В городе темно, и я хотел бы рассечь темноту на мотоцикле. Разогнаться до скорости этих беспокойных ударов крови в венах. Чтобы трогать ветер самим существом; ощущать холод, обжигающий бренное полотно оболочки мышц. Врезаться в эфемерность, будто все мое бытие унесло в мифические дали, где обитает еще один такой же ночной город с богатыми аляпистыми вывесками частных предпринимательств, серыми зданиями бюджетных учреждений, незнакомцами-чудаками, бродящими по сумраку разномастных улиц. Здесь я бы мог быть созидателем. Наблюдать всех и не знать никого.
Хотел бы унестись на этой безумной скорости обратно в детство. Где я первозданный. Кроткий, но не покоренный.

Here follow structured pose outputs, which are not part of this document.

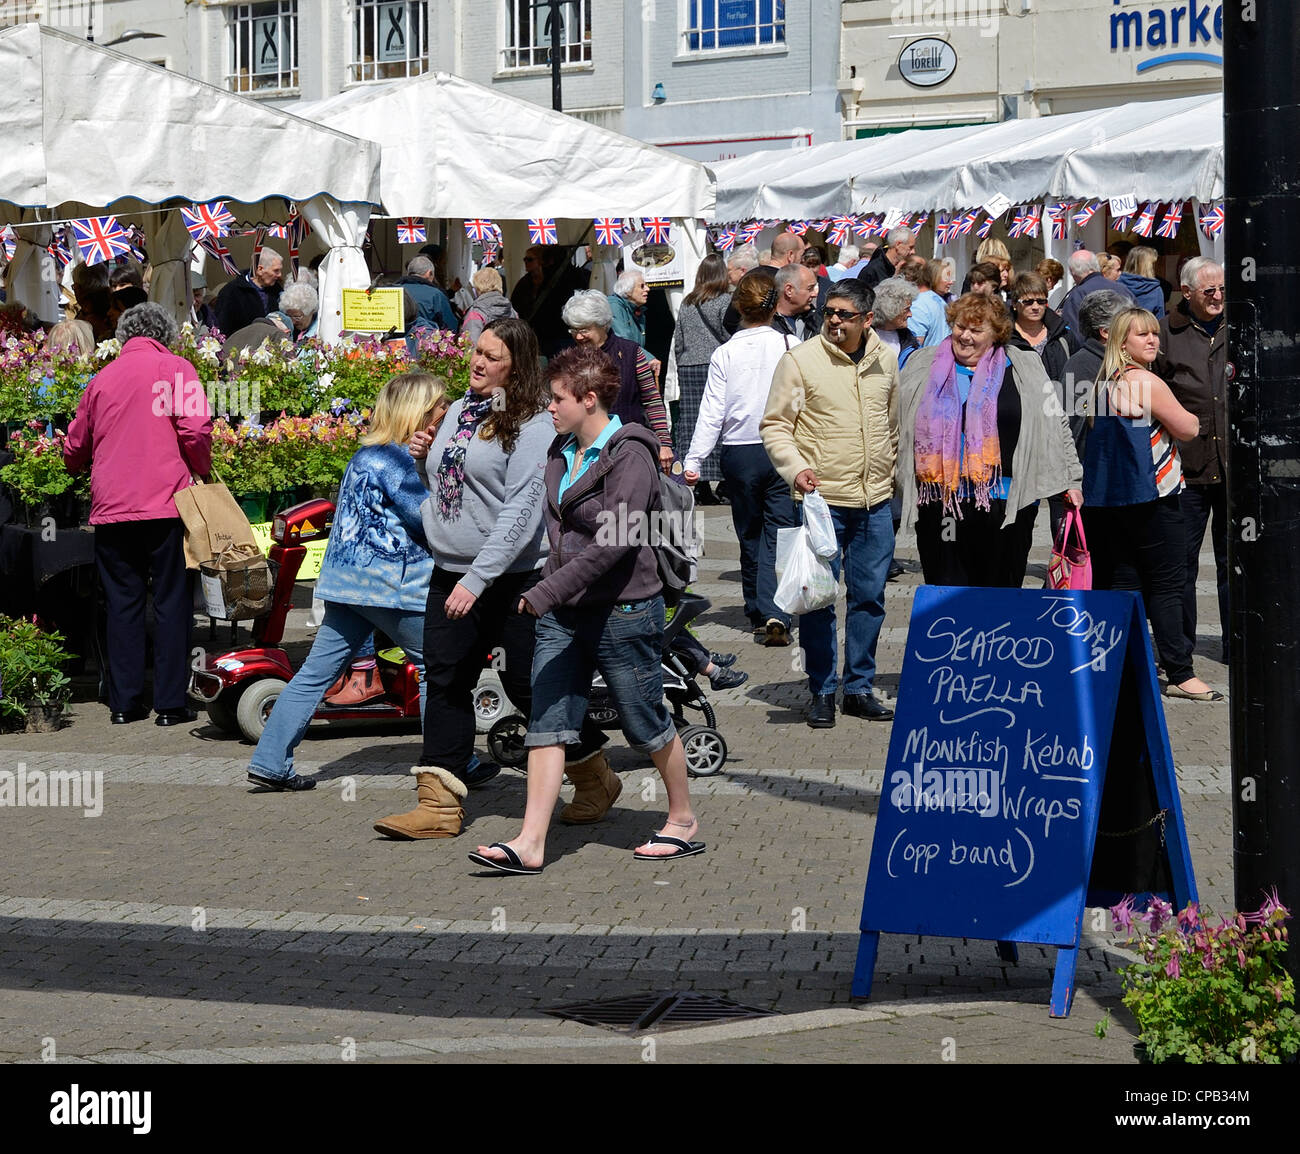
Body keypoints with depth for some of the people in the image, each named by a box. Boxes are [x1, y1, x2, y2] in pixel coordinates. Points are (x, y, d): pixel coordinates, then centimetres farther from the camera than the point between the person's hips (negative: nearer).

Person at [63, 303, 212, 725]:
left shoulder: (102, 378, 13)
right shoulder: (174, 368, 1)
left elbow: (75, 448, 19)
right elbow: (195, 429, -11)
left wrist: (76, 470, 40)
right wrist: (202, 472, 5)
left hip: (111, 508, 4)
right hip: (165, 504, -3)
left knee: (121, 603, 10)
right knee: (171, 602, 3)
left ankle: (124, 702, 11)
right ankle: (170, 703, 2)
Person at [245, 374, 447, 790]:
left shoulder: (367, 453, 17)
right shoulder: (394, 459, -13)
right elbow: (427, 518, -17)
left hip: (349, 581, 9)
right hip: (388, 582, -9)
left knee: (317, 670, 6)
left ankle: (269, 763, 5)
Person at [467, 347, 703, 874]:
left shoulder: (629, 456, -16)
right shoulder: (561, 452, 9)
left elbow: (612, 545, -24)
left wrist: (545, 591, -26)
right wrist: (548, 595, 15)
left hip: (622, 612, -7)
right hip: (562, 614, 8)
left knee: (647, 724, 7)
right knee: (545, 726, 0)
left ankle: (683, 820, 27)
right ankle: (530, 843, -1)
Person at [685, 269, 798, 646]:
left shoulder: (725, 354, -5)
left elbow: (712, 413, -5)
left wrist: (694, 461, 0)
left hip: (739, 455, 1)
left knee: (749, 536, 13)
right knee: (778, 534, 0)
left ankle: (758, 614, 17)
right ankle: (776, 614, -15)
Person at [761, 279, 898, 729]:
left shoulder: (886, 359, 8)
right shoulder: (800, 360, -6)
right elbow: (775, 426, -4)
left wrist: (900, 475, 19)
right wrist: (795, 468, -19)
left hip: (876, 500, 4)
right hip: (822, 499, -4)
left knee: (869, 597, 10)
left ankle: (860, 688, 21)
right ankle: (822, 692, 12)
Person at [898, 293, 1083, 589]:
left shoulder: (1023, 370, 8)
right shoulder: (922, 365, 11)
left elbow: (1055, 425, 11)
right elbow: (899, 426, 19)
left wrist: (1071, 480, 8)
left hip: (1005, 503, -1)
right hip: (940, 504, 1)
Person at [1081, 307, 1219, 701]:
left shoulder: (1105, 383, 11)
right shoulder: (1146, 382, -14)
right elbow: (1187, 429, -11)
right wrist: (1190, 418, 12)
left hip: (1108, 498, 8)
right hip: (1149, 495, -8)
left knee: (1119, 581, 10)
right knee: (1166, 584, -3)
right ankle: (1180, 675, -2)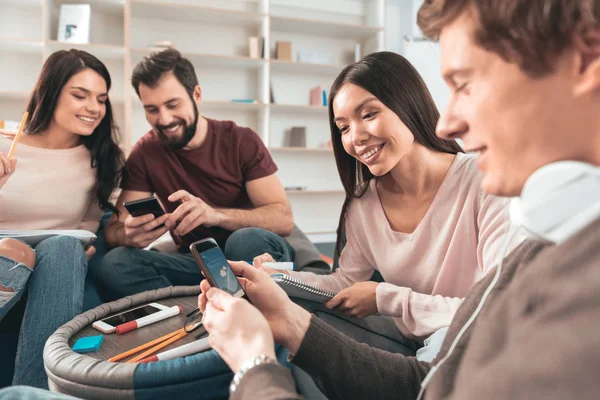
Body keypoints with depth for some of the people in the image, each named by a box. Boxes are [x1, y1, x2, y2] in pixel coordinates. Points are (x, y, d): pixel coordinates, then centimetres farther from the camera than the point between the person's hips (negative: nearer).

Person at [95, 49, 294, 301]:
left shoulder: (241, 141, -8)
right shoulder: (145, 152, -1)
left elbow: (284, 219, -16)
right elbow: (113, 230, -6)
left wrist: (215, 214, -34)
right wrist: (130, 235, -32)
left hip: (250, 256, -2)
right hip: (195, 260, 3)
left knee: (248, 240, -36)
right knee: (114, 265, -24)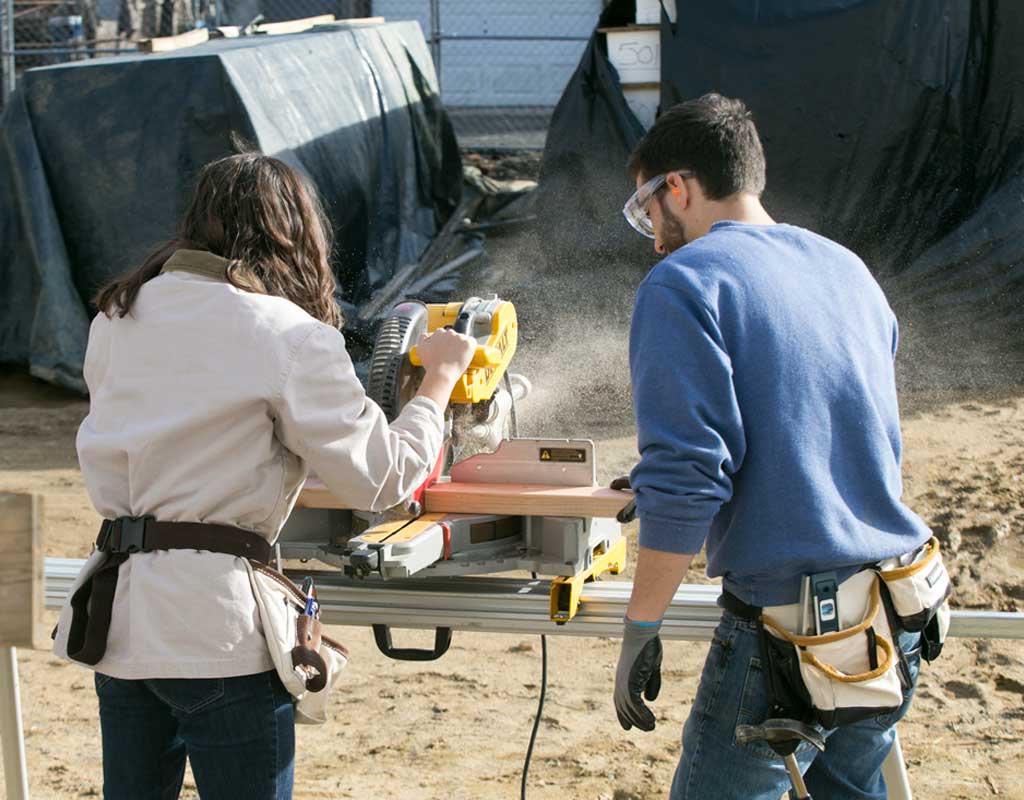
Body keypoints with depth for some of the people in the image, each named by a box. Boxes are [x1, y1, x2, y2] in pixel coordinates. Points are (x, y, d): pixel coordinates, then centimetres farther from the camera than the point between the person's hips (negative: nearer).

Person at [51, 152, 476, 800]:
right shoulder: (291, 335, -10)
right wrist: (440, 376, 6)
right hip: (215, 632, -6)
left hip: (117, 620, 6)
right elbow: (381, 480, -6)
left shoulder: (118, 316, 8)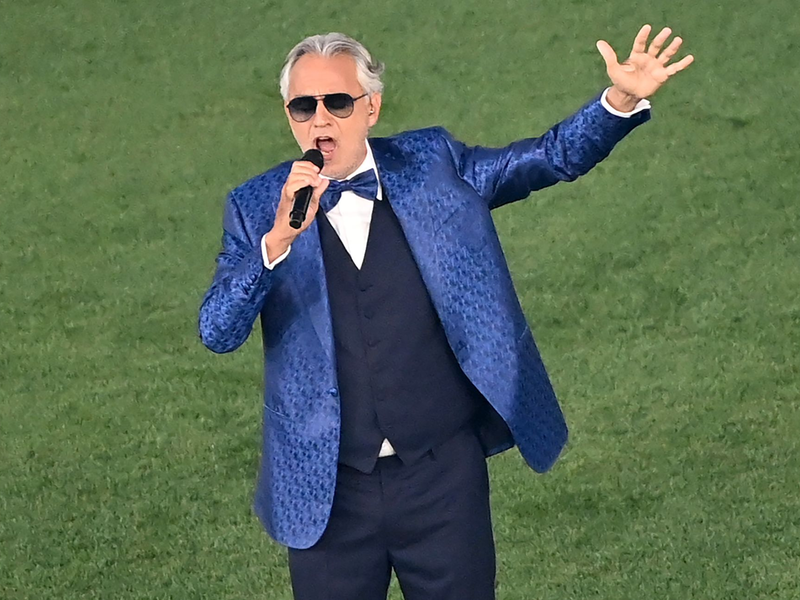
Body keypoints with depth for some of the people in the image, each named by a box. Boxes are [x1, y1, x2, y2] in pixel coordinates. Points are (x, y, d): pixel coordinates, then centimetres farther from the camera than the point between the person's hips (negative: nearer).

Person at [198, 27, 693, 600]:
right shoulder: (257, 208, -1)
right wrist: (279, 237, -27)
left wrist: (623, 100, -14)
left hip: (444, 480, 0)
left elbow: (555, 157, 3)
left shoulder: (432, 166, 3)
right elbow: (217, 332, -12)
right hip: (328, 490, 0)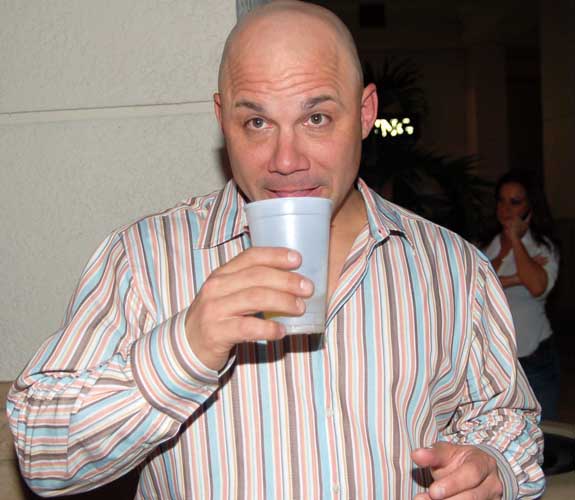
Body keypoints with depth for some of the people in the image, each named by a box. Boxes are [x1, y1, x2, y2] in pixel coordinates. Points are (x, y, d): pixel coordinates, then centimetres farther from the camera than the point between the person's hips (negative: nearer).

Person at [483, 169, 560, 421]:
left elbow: (537, 287, -29)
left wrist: (515, 238, -19)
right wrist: (514, 279, -20)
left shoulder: (543, 246, -7)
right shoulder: (493, 244, 7)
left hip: (534, 358, -4)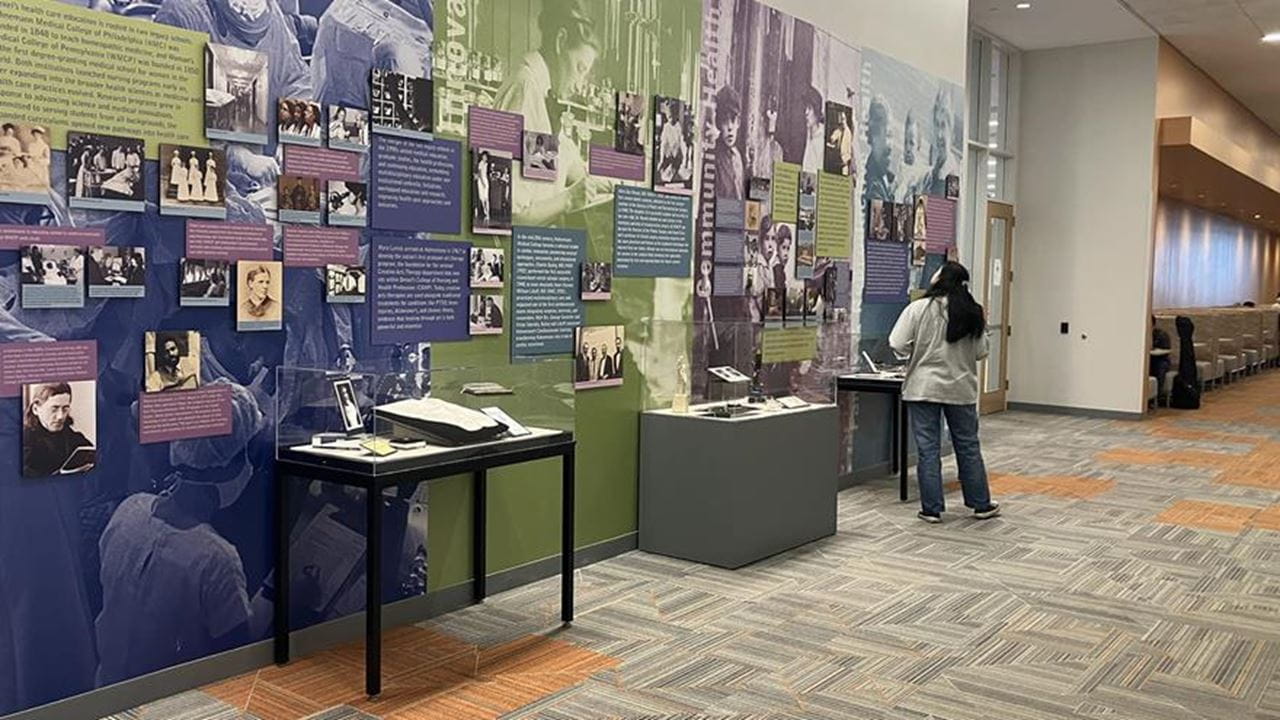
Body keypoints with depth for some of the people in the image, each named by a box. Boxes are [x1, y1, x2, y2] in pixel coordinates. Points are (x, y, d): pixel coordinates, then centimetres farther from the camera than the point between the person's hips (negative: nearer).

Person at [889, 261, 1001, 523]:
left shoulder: (919, 308, -11)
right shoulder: (973, 313, 0)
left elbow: (898, 345, -13)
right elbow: (981, 352, 4)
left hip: (923, 388, -3)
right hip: (961, 389, 3)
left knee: (928, 449, 4)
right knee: (969, 447, 14)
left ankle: (932, 509, 8)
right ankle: (981, 504, 25)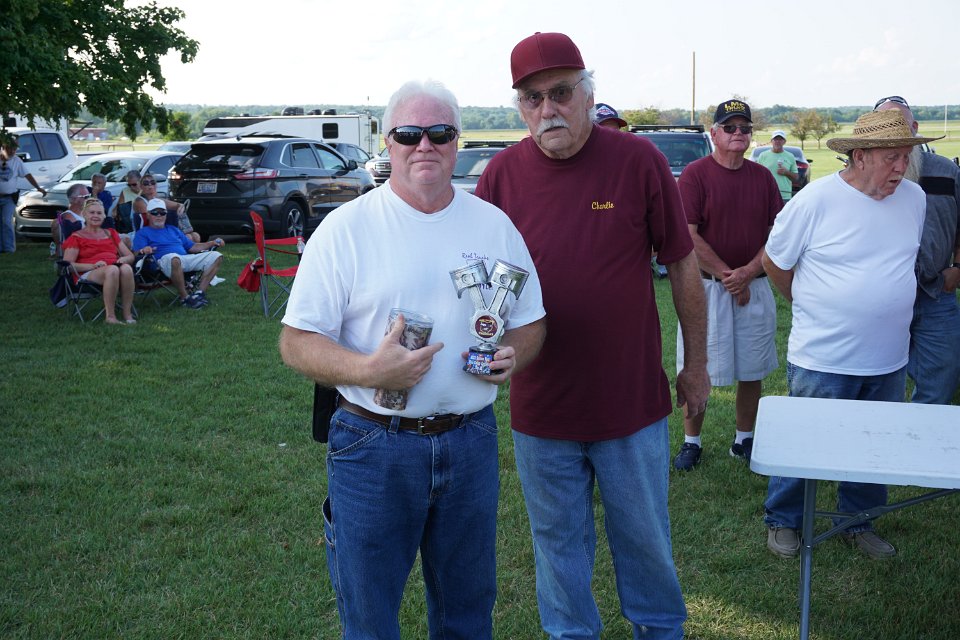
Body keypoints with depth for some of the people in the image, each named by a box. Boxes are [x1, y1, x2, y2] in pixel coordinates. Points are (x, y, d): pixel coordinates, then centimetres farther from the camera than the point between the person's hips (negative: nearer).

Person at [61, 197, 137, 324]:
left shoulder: (110, 233, 28)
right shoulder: (76, 237, 13)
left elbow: (131, 256, 23)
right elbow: (67, 265, 0)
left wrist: (124, 259, -3)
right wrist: (93, 265, -15)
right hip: (87, 274, -4)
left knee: (127, 268, -35)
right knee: (112, 270, -39)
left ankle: (127, 314, -33)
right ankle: (110, 316, -36)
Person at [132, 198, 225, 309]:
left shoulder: (173, 229, 34)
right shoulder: (143, 233, 16)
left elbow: (192, 247, 30)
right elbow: (137, 254, -1)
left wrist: (212, 243, 16)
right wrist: (144, 250, -26)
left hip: (186, 258, 6)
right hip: (164, 260, -6)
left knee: (216, 256, -9)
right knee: (174, 258, -43)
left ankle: (200, 292, -20)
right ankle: (185, 298, -31)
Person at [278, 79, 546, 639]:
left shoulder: (494, 225, 5)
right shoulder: (346, 228, -6)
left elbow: (531, 321, 13)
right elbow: (297, 341, -7)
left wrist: (514, 356, -10)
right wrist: (367, 371, -25)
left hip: (471, 441, 3)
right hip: (373, 443, -3)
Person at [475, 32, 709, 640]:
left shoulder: (639, 160, -9)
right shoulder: (502, 174, -5)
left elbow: (683, 265, -1)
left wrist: (697, 363, 4)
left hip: (634, 402, -1)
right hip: (540, 407, 1)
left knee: (646, 536, 17)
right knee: (559, 542, 17)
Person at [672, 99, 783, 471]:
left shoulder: (762, 176, 7)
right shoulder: (695, 174, -6)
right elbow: (688, 236, -13)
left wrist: (748, 272, -10)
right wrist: (727, 275, -12)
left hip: (754, 288, 4)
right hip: (705, 286, -4)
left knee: (752, 370, 10)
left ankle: (744, 440, 25)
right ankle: (691, 442, 18)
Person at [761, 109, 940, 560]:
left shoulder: (913, 198, 2)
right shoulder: (816, 200, -14)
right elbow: (774, 261, -2)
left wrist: (883, 302, 14)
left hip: (888, 361, 5)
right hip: (822, 360, -5)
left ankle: (859, 524, 35)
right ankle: (782, 522, 28)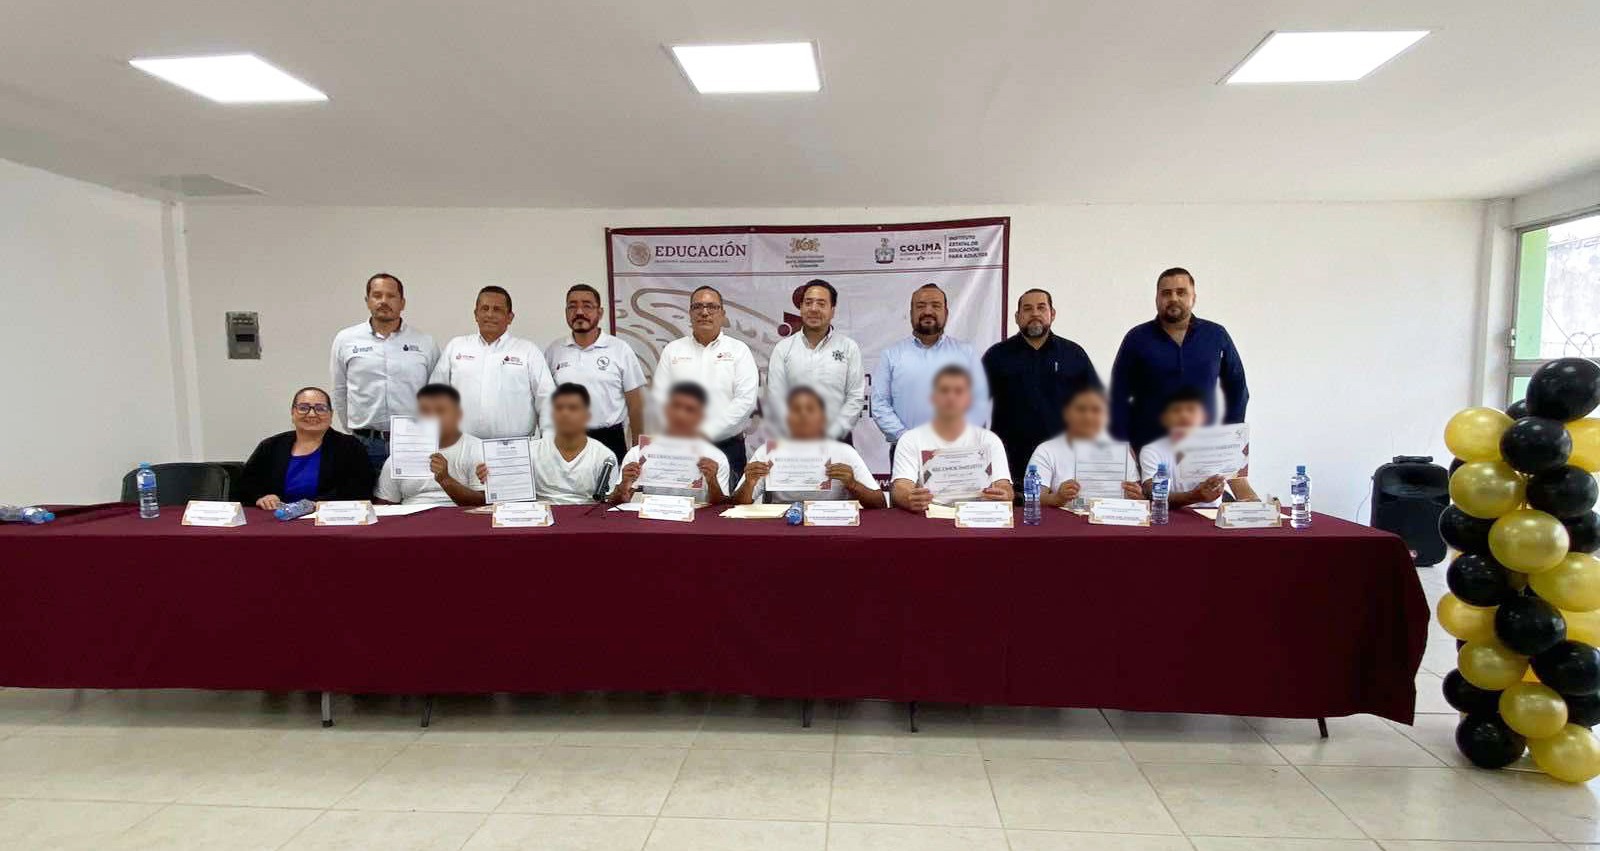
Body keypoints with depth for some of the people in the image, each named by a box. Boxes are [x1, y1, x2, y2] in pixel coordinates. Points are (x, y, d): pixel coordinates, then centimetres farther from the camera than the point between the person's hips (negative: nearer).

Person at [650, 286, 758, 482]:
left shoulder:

Но это вечно светлое царство теплых воспоминаний о девственном, разбитое на мутные осколки, я растаптывал мельче и мельче, в труху, проваливаясь в бесчисленные алкогольные комы, которые уничтожали память. Заедал возлияния антидепрессантами и терял последние нити связи с былым и нынешним. Из-под ног уходила почва, осыпался фундамент родительского дома, который я не покидал последние несколько месяцев жизни.
Так меня не стало.
Наступил 2024 год.
Покаянная для меня зима.
Я чистый и освобожденный.
И только драма диорамы воспоминаний.
Мама
Мне казалось, ничего не осталось от маленького ангела в объятьях любящей и благоухающей красотой мамы. От смуглого мальчика, переполненного к ней безусловной любовью, неприкрытой нежностью, бесстыдной невинностью чувств.
В родном городе V. мы часто навещали, кажется, одинокую – не помню – детскую площадку позади шахматного клуба. В погоне за неуловимым счастьем я от всей необъятности души резвился, безжалостно втаптывая маленькими пяточками холодный, слегка влажный песок и тогда еще безболезненно дышал. Не задумываясь. Судороги не властвовали надо мной. Лишь здоровый экстаз, вызываемый искусственно в кризисы взросления, которые успели со мной случиться.
Мама с улыбкой за этим наблюдала. Спрашивала, не проголодался ли я. Покупала в киоске хот-доги, которые я так обожал. Я обнимал ее стройную ногу, пока она расплачивалась. Поглощал влюбленным, сверкающим примесью восточной крови взглядом, как в лучах разгорающегося летнего солнца сияли ее почти пепельные, длинные волосы. Голубоглазая, высокая, тонкостанная, она подобна ангелу. Всегда добрая и очень любила меня обнимать, точно белоснежными крыльями ограждая от ожидавших меня опасностей.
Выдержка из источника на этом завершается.